Materials provided
Start

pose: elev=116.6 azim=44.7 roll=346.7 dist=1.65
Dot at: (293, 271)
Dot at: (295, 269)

End
Start

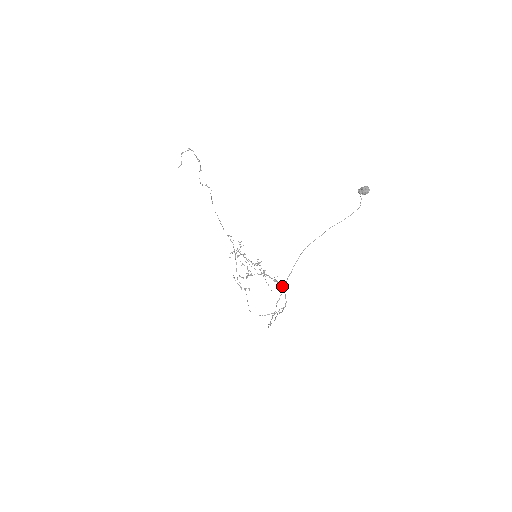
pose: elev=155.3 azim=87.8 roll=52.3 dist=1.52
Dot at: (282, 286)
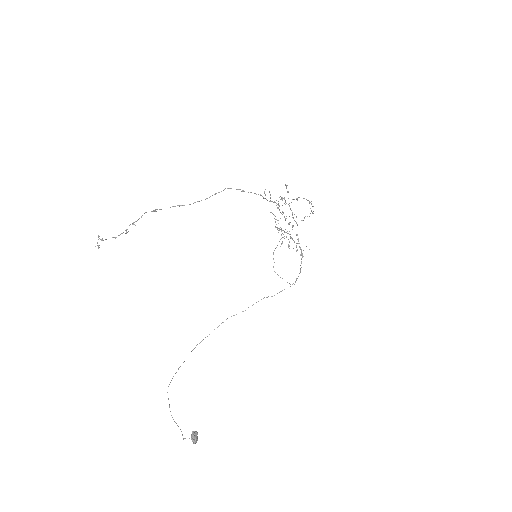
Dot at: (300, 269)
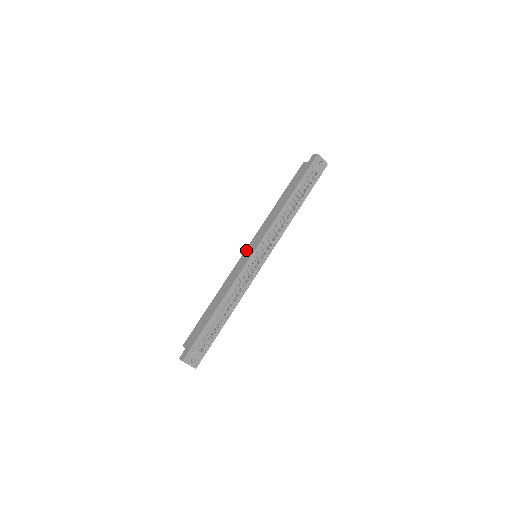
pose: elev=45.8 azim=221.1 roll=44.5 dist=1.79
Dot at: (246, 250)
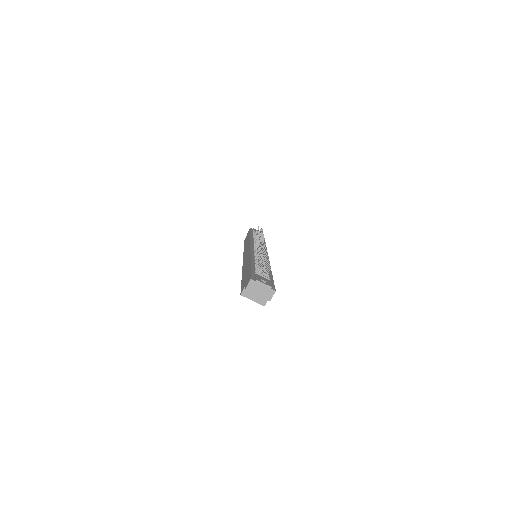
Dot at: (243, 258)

End

Written request
Copy the listing from the line with "pose: elev=45.8 azim=221.1" up to and including the line with "Dot at: (243, 258)", leaving out the pictures.

Full output
pose: elev=45.8 azim=221.1 roll=44.5 dist=1.79
Dot at: (246, 250)
Dot at: (243, 258)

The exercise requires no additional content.